В то время, как разбойничий смех Ричардса то усиливается, то снова утихает, его яркие глаза театрально закатываются вверх, и это просто невероятно  —  не поддаться захватывающей близости великого «Роллинг Стоуна». Он – безупречный двоечник, который никогда не желал (или ему не позволили) вырасти. И всё же фотки Кита и “Stones” в рамочках, висящие по прямой линии вдоль офиса его менеджера – это лишнее напоминание о том, что его свободолюбивый нрав по жизни  гораздо лучше координируется с некоторыми коллегами по группе, чем с другими. Заметно, что здесь гораздо больше фотографий Кифа , дурачащегося вместе с Ронни Вудом – два вечно зубоскалящих оборванца, братья по гитаре – чем Ричардса и Мика Джаггера.

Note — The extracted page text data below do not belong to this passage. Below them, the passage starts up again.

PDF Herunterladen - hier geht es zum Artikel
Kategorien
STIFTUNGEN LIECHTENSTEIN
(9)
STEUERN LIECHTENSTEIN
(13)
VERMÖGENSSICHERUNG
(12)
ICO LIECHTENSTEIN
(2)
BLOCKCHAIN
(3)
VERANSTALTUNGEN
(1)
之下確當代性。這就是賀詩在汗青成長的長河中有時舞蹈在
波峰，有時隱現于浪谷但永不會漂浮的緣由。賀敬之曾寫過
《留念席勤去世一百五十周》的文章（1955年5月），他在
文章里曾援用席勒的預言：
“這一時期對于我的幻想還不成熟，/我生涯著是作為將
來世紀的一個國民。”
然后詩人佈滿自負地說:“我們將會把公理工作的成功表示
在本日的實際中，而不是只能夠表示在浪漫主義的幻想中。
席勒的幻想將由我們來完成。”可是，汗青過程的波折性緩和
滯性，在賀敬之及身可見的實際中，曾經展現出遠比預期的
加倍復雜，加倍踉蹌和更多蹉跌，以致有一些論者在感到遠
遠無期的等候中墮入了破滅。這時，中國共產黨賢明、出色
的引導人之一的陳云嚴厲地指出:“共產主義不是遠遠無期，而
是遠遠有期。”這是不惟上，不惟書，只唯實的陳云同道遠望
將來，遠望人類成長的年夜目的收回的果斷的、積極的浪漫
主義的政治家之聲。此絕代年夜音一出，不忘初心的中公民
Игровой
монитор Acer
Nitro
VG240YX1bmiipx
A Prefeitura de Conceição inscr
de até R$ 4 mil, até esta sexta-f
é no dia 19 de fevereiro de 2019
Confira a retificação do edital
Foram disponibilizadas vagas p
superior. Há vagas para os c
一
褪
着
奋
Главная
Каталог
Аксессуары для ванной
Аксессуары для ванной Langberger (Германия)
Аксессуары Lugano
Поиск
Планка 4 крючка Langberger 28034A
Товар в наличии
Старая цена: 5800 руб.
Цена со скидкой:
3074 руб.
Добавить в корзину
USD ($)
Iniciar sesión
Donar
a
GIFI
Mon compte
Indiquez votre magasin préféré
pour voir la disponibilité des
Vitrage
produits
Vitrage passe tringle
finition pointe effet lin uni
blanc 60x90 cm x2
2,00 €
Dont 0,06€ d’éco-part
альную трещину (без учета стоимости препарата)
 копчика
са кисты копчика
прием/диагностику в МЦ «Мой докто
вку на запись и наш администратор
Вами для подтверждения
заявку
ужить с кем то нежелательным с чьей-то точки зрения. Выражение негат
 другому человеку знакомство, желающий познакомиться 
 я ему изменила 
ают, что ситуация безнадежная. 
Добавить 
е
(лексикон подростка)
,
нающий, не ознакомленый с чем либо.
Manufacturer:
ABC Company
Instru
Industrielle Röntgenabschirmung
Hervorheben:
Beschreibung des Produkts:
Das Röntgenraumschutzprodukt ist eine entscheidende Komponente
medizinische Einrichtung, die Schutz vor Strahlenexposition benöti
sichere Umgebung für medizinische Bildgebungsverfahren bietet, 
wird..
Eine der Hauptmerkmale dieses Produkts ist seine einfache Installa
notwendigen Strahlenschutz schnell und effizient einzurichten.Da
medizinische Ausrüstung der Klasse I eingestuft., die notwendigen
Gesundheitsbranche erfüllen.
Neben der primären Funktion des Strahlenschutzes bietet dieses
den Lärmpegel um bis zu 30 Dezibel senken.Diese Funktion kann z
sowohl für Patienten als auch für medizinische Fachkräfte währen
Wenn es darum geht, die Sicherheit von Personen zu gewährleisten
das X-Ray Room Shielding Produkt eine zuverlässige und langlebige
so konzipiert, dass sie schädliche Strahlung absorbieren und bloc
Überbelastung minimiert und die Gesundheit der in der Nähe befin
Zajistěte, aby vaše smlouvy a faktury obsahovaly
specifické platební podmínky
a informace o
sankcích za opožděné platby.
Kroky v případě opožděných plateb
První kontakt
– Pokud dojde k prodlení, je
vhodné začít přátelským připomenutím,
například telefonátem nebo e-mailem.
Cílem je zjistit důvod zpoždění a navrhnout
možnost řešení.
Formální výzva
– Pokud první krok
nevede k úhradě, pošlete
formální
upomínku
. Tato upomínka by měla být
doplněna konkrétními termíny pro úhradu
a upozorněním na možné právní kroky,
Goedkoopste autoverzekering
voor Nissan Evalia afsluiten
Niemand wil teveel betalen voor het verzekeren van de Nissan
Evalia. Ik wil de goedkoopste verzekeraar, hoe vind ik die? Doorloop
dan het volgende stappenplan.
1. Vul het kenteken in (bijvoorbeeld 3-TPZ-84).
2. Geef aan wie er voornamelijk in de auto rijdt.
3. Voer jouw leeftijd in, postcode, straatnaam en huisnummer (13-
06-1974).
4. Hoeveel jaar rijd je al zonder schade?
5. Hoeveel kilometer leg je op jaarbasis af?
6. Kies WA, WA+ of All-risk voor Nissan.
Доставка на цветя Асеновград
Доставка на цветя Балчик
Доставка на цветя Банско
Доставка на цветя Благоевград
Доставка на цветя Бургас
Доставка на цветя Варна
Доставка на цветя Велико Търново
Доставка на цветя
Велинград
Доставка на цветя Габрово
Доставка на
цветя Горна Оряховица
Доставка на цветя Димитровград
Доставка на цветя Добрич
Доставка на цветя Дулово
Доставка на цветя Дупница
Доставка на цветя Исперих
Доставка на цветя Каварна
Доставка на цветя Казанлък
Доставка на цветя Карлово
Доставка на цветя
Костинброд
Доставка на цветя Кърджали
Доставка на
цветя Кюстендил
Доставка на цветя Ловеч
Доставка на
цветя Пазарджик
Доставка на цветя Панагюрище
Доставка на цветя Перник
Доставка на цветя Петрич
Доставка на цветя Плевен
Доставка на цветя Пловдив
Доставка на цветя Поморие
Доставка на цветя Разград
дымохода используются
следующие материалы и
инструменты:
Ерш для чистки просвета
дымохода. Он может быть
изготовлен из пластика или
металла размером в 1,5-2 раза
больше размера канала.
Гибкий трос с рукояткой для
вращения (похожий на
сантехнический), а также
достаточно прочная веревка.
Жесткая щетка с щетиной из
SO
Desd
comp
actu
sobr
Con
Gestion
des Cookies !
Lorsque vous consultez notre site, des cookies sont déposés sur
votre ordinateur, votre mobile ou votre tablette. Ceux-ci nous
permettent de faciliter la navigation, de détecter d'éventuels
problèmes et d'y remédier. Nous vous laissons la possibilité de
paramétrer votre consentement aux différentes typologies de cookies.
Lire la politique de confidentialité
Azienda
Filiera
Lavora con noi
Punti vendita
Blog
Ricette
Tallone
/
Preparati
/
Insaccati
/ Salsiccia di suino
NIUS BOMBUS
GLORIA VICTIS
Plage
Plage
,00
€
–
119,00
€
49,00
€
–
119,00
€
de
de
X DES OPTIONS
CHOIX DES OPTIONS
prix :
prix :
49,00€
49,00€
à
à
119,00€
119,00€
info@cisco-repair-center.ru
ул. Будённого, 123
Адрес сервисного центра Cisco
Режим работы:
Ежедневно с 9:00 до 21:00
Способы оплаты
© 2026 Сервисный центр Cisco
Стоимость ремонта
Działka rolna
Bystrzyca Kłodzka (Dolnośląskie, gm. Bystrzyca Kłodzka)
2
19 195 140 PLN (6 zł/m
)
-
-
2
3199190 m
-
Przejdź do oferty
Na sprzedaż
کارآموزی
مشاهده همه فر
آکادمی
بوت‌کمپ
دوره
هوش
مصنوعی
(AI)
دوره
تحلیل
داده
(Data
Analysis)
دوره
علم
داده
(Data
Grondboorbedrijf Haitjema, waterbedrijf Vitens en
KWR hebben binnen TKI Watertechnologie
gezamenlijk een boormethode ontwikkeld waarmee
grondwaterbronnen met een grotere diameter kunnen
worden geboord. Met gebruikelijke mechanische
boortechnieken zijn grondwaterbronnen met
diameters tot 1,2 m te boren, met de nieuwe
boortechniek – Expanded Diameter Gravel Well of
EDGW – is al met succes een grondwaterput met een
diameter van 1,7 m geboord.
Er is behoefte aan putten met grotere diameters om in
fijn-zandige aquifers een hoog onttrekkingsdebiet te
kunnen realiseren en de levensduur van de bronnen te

В “Life” гитарист подтверждает, что после того, как у Мика случилась интрижка с Анитой Палленберг во время съемок фильма Ника Роуга “Performance” в 1968-м, их отношения никогда не были точно такими же. И всё-таки их полувековой союз таков, что Ричардс клянется на крови, что перережет глотку любому,  кто когда либо сознательно перейдет дорогу его партнеру по сочинению: «И это моя прерогатива», — уверяет он сегодня со флинтовскими интонациями.

Года, проведенные в борении, достигли критической точки, когда в своей автобиографии Кит прошелся по «маленькой письке» Джаггера – нечто, что по понятным причинам не могло получить одобрения со стороны сертифицированного рок-н-ролльного Дон Жуана.   И вот пять лет прошло — и “Stones”, кажется, живучи как никогда  с туром по США “Zip Code” этим летом, которое вскоре продолжится осенними датами в Южной Америке и, скорее всего, еще дальше.

- Мик конфронтировал с тобой по поводу тех вещей, что ты сказал в “Life” ?

- О да! Он позвонил мне  — (несчастным голосом Джаггера) «Мне надо поговорить с тобой…» (долгий смех) Конечно, кое-что его терзало, но потом я взял страницы рукописи и  немного в них почеркал: «Глянь – тебя отсюда легко убрать, дружище!»

- Ваши взаимоотношения всегда были довольно гибкими – друзья, но соперники; братья, но отдельные острова?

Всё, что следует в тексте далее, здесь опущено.